I'm currently on 8.7, but i'm ready to upgrade if newer versions solve my problems. Do you have a link to the issue so i can check?

Thank you for the recommendation. I will probably have a look at the tool, but it is kind of sad, that the software which is widely known for log processing and handling needs an external software to trigger alerts in a sensible way.

So i assume ElastAlert2 can trigger alerts on the message level and not only on a treshold in a timeframe?
And can ElastAlert2 send mails by itself, or will it trigger an alert in elastic which needs again a connector?
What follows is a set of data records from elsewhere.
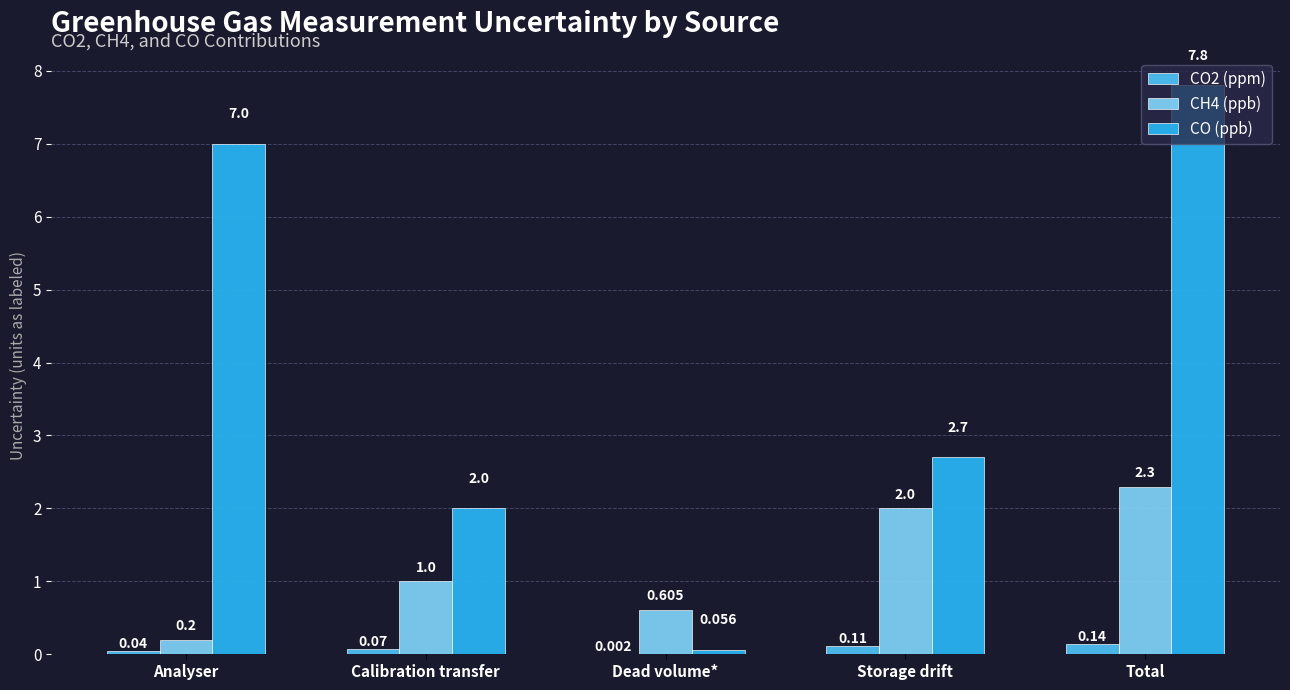

Between Calibration transfer and Dead volume*, which series saw the biggest shift?

CO (ppb)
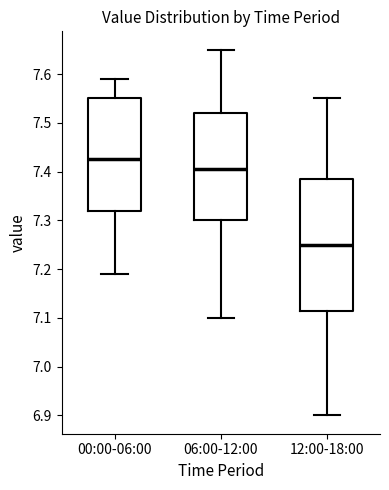

Which box's median line is the highest?

00:00-06:00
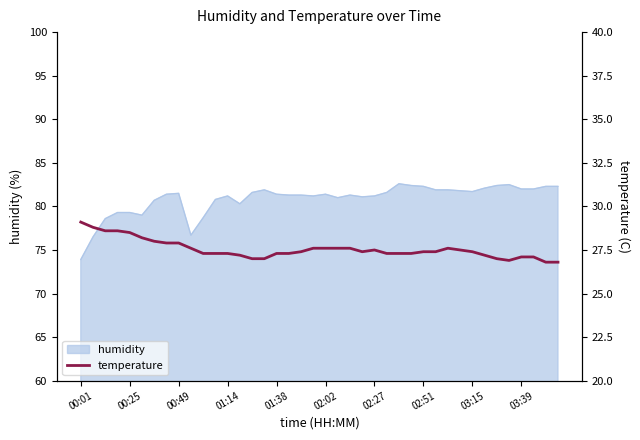

What is the minimum value for humidity?

73.9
I assume it can send mail, because otherwise you again wouldn't have the message available in the connector, right?

Again, thanks for taking the time.

leandrojmp · July 4, 2023, 4:20pm

Yes, if you use the add_field on the processors part of the filebeat.yml, it will apply the field to every document that the filebeat instances collects.

In this case, if you have multiple filestream inputs in the same filebeat instance, you can also add custom fields on the input level, check the example on this documentation.

Basically you will need this:

- type: filestream
  id: filestream-unique-id
  paths:
    - "/path/to/your/logs/*"
  fields:
    customField: "value"
  fields_under_root: false

I recommend setting fields_under_root to false, so your custom fields will be under the top-level field named fields, so you will have fields.customField.

If they are different applications and the logs are in different paths I would recommend using one filestream for each application.

If you want to use ingest pipelines in elasticsearch to transform data, you can configure it in filebeat, so filebeat requests will tell Elasticsearch to use this ingest pipeline.

Yeah, it is one alternative. If you want anything with more options you may check ElastAlert2, it was a third-party tool built when Elasticsearch didn't have any alert feature.

If I'm not wrong it was implement on 8.8, I think it is this issue.

Since ElastAlert2 is a third-party tool, it is not supported here, but basically you can create your query on it and select wich fields you want to send on the alert, you can send e-mails, requests to webhooks and other connectors that Kibana Alerts still does not have.

system · August 1, 2023, 4:21pm

This topic was automatically closed 28 days after the last reply. New replies are no longer allowed.